Maibaumaufstellung 30.04.2003

 

Artikel Mainpost 02.05.2003
Kerzengerade vor dem Rathaus
 
OCHSENFURT
Muskelkraft, Augenmaß, Erfahrung und Besonnenheit sind Tugenden, die bei der Aufstellung des Maibaumes gefordert sind. Meist in den Abendstunden des letzten Apriltages wird in fast allen Dörfern und Städten landauf und landab dieses Symbol des Frühlings aufgestellt.
 
Gespannt warteten die Menschen auf dem Ochsenfurter Marktplatz, als sich gegen 18 Uhr vom Klingentor kommend endlich das Ereignis ankündigte. Schwungvoll angeführt von der Darstadter Blasmusik, marschierten die Mitglieder des Ochsenfurter Trachtenvereins und die kleinen Sängerinnen und Sänger des Schulchores der Grundschule mit ihrem Lehrer Alois Klüpfel Richtung Rathaus.

Das große Feuerwehrauto war notwendig, um die prächtige, 20 Meter lange Fichte zum vorbereiteten Standort zu transportieren. Etwa 1,20 Meter ist das mit Brunnenringen befestigte Loch tief, das vor dem Rathaus die nötige Standfestigkeit geben soll. Mehr als ein Dutzend kräftiger Ochsenfurter Feuerwehrmänner hoben den Stamm vom Anhänger Richtung Standort. Punktgenau gelandet wurde der gewaltige Baum nach rechts und links gesichert und an einem Stahlseil befestigt.

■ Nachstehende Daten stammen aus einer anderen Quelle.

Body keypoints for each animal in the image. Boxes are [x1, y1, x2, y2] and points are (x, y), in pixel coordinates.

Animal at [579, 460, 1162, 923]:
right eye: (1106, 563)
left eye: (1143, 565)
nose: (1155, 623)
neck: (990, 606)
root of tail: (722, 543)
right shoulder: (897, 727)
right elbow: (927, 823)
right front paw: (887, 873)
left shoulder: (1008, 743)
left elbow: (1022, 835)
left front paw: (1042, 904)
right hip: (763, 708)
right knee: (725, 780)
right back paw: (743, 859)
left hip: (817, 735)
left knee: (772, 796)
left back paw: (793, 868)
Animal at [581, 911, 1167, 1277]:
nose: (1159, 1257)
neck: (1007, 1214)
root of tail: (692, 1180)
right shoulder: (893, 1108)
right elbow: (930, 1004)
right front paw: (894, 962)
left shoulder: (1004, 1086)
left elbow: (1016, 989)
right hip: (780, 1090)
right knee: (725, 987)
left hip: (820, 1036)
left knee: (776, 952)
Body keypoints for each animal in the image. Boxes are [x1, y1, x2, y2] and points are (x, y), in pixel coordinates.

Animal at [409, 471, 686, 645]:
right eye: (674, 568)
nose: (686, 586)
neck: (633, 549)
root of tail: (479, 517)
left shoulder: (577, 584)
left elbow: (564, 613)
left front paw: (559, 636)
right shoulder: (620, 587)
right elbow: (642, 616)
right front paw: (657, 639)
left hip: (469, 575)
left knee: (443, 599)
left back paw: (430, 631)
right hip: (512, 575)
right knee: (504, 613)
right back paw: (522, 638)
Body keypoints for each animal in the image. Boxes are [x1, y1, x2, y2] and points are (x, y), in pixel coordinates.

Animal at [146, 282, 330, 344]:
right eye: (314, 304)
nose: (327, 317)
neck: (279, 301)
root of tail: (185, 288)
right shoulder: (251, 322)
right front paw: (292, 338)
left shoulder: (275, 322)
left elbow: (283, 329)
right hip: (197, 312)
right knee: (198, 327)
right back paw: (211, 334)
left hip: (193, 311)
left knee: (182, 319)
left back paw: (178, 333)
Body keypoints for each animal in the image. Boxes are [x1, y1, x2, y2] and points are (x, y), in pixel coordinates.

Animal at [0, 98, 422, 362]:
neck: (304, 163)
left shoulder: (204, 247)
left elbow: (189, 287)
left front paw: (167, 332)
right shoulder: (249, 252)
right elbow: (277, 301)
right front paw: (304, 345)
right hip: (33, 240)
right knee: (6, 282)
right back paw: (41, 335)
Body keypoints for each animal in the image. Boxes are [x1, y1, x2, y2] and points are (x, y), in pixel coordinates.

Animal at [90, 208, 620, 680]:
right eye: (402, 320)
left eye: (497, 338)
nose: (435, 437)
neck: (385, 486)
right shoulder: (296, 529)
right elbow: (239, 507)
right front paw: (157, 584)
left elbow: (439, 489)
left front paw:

Jetzt war die Muskelkraft von Joachim Lotter, Friedrich Dehner, Thomas Reinhard, Dima Rifert und Christian Schulz gefordert. Die fünf Männer standen hoch oben im Gebälk des Rathauses und zogen mit einem Flaschenzug den schweren Riesen aus dem Erlacher Forst an einem Stahlseil hängend in die richtige Position. Eine wahrhaftig schweißtreibende Aufgabe für die Feuerwehrleute.



Mit Beifall dankten die Zuschauer den Männern, als mit einem kleinen Ruck der Stamm in die vorbereitete Kuhle rutschte und sich die Fichte kerzengerade vor dem Rathaus präsentierte.


Schweiß treibend: Der 20 Meter hohe Maibau forderte den Ochsenfurter Feuerwehrleuten Einiges ab.

Drei Generationen der Zimmererfamilie Lang mit Senior Theo, Zimmerermeister Hermann und Enkel Marvin standen bereit, um die Zunftzeichen anzubringen. Auf dem Platz vor dem Rathaus führten die Kulturreferenten Anton Gernert und Helene Heilmann durch ein abwechslungsreiches Programm.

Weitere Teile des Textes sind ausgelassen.